→ TASK REQUIREMENTS
1 – In the essay on standing out versus blending in, which saying is attributed to Eastern and Central Europe?
2 – Decide whether each statement agrees with the essay on standing out versus blending in: (a) In the United States and the West, family bonds are tight. (b) Standing out is still valued in the States. (c) Only the society of Central and Eastern Europe has paid a cost.

→ EXTRACT PROVIDED

***

Updated: Aug 6, 2022



In Eastern and Central Europe they say that it is the tall grass that gets the scythe. One mustn’t stand out. Throughout the history of the East the common people survived by blending into the landscape, by not sticking out, and by holding together. Community is all.


In the States it is said that the squeaky wheel gets the grease. By sticking out, by standing up and being heard more can be accomplished than by being lost in the throng. The society and history of the States was formed by people who stood out, who left the familiar, unwilling to merely endure, determined to change their lives – to overcome. Standing out, individuality, is still valued. Both societies have paid a cost.


In the United States and throughout the West family bonds are loose, people are mobile and continuity is strained. Uniqueness is taken out of context, the sense of community is fractured, and intimacy is little known. In Central and Eastern Europe boundaries are sharply defined and culturally enforced, initiative and experimentation are stymied, individual responsibility is diminished, uniqueness is not treasured as an asset and the honesty of intimacy is subordinated to the wants, not necessarily needs, of others with more perceived power.


Neither extreme faces the facts of how the Lord has made us to be.


The fact is that we are individuals.

***

→ PROVIDED MATERIAL
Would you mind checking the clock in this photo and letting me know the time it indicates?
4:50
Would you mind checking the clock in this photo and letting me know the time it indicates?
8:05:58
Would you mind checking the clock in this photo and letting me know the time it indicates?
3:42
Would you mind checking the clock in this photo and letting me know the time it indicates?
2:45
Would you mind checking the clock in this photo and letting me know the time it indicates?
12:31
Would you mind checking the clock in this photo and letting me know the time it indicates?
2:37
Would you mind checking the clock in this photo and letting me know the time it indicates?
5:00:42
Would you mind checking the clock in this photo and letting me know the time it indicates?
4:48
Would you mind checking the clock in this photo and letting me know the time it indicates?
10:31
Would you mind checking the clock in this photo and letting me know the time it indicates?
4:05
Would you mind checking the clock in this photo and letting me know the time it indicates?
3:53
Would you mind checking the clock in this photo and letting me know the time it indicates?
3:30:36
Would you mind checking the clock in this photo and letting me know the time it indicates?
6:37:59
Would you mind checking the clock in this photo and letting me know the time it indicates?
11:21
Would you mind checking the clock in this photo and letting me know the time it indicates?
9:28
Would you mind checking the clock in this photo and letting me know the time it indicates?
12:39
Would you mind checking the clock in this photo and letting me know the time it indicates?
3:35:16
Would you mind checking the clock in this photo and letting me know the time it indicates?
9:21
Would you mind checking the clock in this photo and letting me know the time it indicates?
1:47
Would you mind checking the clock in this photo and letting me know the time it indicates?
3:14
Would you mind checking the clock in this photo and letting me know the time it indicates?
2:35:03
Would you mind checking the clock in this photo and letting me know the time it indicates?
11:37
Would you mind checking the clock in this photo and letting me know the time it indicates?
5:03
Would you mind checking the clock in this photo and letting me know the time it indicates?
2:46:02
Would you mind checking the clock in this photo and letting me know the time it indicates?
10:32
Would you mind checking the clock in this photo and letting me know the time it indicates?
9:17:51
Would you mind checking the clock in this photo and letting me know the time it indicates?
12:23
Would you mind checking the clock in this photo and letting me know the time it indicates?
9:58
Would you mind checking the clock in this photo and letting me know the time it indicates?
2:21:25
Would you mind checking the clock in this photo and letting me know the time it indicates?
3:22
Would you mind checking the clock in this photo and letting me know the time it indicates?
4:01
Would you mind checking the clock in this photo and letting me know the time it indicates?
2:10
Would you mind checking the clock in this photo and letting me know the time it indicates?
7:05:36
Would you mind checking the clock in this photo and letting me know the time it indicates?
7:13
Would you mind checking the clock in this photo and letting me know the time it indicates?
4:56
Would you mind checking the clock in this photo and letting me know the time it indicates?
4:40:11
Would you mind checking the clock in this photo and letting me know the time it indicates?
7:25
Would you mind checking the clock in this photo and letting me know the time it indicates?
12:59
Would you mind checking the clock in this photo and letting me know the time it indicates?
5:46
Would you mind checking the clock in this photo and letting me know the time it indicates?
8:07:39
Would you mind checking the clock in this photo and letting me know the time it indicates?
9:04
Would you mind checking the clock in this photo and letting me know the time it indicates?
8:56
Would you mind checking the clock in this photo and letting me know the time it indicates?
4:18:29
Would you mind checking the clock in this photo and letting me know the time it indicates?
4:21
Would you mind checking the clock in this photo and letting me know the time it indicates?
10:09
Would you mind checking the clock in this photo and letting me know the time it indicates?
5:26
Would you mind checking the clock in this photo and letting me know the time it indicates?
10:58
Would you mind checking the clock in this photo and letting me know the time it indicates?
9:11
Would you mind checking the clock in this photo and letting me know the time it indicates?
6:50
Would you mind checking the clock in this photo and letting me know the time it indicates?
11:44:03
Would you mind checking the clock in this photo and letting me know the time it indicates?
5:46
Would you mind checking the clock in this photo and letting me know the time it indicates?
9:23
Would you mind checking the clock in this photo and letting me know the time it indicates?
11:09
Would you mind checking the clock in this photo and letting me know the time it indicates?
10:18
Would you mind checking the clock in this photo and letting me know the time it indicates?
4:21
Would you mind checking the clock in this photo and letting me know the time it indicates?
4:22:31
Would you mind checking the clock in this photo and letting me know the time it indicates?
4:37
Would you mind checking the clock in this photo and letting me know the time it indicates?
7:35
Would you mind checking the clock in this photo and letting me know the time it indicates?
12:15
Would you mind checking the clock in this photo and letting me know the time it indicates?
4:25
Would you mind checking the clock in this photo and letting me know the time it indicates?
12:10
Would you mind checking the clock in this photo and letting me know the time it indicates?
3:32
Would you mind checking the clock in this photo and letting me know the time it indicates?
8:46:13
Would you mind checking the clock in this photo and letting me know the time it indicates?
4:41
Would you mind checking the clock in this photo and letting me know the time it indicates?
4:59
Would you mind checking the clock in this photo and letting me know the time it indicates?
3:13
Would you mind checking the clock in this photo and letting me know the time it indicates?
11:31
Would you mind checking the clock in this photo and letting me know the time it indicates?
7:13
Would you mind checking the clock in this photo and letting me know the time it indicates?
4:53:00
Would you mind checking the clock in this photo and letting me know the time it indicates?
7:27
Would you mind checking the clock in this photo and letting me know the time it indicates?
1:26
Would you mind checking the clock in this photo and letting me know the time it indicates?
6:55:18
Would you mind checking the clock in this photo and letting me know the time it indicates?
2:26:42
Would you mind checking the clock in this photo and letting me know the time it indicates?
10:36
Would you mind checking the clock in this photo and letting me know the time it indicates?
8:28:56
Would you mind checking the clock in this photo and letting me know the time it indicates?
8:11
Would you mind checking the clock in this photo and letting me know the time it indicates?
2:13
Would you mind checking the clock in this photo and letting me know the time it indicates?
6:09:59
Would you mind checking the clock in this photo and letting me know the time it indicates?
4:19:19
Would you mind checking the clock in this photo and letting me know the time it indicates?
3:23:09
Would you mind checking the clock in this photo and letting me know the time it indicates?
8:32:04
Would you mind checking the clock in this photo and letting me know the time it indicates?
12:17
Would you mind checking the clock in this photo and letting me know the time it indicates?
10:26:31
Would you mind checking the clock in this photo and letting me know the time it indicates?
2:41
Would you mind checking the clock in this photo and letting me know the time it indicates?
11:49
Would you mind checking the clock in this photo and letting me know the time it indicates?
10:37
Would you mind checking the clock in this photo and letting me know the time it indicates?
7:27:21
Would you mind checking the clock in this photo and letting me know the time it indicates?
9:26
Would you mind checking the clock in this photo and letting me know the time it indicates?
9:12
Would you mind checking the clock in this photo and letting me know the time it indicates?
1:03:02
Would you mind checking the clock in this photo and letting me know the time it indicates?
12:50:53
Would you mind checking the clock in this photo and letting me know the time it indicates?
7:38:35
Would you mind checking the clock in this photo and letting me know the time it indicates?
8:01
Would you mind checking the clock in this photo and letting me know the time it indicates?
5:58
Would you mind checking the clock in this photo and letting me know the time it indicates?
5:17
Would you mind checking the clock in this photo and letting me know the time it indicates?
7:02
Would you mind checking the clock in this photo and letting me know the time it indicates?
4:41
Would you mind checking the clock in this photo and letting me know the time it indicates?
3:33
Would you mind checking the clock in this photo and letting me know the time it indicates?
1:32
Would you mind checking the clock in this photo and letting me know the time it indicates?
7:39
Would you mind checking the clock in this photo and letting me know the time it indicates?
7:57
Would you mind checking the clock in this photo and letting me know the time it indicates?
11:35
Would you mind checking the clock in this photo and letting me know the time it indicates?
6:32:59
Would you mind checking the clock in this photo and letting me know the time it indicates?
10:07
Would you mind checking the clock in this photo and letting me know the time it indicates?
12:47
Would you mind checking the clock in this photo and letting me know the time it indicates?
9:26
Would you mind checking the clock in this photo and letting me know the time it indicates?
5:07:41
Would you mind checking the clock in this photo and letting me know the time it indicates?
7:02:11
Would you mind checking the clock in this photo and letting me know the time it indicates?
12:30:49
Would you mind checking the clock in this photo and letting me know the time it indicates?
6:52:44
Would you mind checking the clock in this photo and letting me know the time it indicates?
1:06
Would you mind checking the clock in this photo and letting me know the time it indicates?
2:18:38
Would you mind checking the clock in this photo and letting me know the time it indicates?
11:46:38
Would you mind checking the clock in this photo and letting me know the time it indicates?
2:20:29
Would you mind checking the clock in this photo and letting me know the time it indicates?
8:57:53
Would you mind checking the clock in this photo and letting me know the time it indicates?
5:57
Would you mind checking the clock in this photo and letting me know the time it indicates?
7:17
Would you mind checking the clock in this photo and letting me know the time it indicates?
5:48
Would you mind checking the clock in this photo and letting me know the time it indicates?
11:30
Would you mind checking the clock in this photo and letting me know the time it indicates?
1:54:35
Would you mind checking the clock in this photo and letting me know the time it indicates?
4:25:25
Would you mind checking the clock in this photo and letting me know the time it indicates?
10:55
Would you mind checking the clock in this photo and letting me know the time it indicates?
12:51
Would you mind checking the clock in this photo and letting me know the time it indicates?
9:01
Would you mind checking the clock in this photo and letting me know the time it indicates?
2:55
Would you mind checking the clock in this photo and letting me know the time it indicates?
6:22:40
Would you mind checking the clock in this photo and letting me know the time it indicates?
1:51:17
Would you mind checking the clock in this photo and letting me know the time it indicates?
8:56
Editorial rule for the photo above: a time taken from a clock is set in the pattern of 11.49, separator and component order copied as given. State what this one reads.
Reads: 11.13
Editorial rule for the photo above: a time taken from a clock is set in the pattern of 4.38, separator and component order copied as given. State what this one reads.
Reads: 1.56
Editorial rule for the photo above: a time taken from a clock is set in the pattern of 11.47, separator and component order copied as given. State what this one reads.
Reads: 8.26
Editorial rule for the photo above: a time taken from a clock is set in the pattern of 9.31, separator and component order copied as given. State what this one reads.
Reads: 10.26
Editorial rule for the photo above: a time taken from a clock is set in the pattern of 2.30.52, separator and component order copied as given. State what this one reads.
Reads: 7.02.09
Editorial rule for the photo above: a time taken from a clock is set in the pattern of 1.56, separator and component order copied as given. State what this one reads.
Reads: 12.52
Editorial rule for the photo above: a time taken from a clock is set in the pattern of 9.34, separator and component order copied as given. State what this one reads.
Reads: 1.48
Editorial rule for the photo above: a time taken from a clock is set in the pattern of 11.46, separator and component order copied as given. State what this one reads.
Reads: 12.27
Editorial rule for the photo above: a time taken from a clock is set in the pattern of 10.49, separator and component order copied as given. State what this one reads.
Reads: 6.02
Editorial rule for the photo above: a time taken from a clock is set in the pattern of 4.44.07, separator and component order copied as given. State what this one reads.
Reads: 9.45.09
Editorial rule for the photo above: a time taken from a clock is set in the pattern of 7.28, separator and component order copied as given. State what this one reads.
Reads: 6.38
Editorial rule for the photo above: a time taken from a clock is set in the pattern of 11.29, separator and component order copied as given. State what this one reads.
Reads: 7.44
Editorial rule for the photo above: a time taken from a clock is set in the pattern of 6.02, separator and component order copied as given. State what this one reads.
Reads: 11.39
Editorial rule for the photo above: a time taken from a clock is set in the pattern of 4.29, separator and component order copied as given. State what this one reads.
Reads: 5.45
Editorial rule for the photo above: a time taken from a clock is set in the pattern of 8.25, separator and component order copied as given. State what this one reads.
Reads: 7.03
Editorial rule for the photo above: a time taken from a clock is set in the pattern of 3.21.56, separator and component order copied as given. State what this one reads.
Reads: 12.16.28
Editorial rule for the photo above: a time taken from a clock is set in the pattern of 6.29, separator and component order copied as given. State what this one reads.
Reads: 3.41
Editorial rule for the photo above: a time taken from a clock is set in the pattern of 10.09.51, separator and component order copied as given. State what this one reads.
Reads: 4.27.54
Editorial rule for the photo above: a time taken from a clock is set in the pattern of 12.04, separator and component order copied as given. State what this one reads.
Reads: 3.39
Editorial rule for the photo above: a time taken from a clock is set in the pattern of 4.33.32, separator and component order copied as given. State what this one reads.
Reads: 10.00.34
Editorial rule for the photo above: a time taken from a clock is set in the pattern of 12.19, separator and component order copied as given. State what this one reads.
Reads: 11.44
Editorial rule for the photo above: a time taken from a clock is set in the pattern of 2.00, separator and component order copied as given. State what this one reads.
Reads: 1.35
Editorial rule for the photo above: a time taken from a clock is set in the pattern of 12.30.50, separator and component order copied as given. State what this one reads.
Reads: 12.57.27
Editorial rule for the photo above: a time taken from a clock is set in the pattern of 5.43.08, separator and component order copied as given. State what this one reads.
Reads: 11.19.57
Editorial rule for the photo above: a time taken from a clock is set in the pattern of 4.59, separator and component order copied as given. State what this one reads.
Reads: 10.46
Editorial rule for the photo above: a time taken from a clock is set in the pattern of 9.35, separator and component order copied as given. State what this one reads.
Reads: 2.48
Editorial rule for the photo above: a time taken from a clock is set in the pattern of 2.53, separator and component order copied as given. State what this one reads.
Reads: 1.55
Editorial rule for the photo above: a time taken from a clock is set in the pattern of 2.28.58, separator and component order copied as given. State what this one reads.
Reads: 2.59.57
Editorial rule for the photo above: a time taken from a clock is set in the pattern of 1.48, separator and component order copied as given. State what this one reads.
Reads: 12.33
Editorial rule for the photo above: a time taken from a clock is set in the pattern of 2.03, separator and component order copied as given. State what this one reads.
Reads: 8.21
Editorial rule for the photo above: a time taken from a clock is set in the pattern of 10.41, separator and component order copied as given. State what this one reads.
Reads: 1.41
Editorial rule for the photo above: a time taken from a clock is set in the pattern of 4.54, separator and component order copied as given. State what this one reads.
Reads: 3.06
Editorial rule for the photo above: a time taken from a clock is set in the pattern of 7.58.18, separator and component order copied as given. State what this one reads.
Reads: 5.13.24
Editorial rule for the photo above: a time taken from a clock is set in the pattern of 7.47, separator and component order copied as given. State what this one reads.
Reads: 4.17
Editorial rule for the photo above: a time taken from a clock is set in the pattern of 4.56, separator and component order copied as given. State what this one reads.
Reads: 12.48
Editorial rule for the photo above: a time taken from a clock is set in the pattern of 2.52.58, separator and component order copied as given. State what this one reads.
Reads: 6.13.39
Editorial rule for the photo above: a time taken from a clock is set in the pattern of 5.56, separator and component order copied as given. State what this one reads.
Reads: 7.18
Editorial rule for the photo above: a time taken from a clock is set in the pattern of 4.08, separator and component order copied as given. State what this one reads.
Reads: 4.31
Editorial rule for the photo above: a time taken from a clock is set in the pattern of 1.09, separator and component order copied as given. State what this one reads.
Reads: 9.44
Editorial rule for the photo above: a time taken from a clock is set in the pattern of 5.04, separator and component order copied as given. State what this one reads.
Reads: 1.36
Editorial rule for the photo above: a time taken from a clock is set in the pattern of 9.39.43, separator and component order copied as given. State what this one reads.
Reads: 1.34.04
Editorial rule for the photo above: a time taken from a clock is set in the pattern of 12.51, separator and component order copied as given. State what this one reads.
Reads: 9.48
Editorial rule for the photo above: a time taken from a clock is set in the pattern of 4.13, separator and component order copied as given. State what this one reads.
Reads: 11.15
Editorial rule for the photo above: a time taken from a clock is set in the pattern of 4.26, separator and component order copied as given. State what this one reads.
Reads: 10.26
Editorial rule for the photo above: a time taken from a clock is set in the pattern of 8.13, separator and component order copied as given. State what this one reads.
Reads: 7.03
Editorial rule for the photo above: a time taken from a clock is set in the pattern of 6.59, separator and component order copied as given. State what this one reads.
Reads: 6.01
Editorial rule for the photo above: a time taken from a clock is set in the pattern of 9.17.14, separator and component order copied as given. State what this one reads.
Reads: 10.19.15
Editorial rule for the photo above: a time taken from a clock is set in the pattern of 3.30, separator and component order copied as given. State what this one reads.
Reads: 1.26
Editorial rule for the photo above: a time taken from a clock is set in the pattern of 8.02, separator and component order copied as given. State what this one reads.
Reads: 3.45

***

→ ANSWERS TO THE EXERCISES
1 – It is the tall grass that gets the scythe.

2 –
(a) No: "In the United States and throughout the West family bonds are loose"
(b) Yes: "Standing out, individuality, is still valued."
(c) No: "Both societies have paid a cost."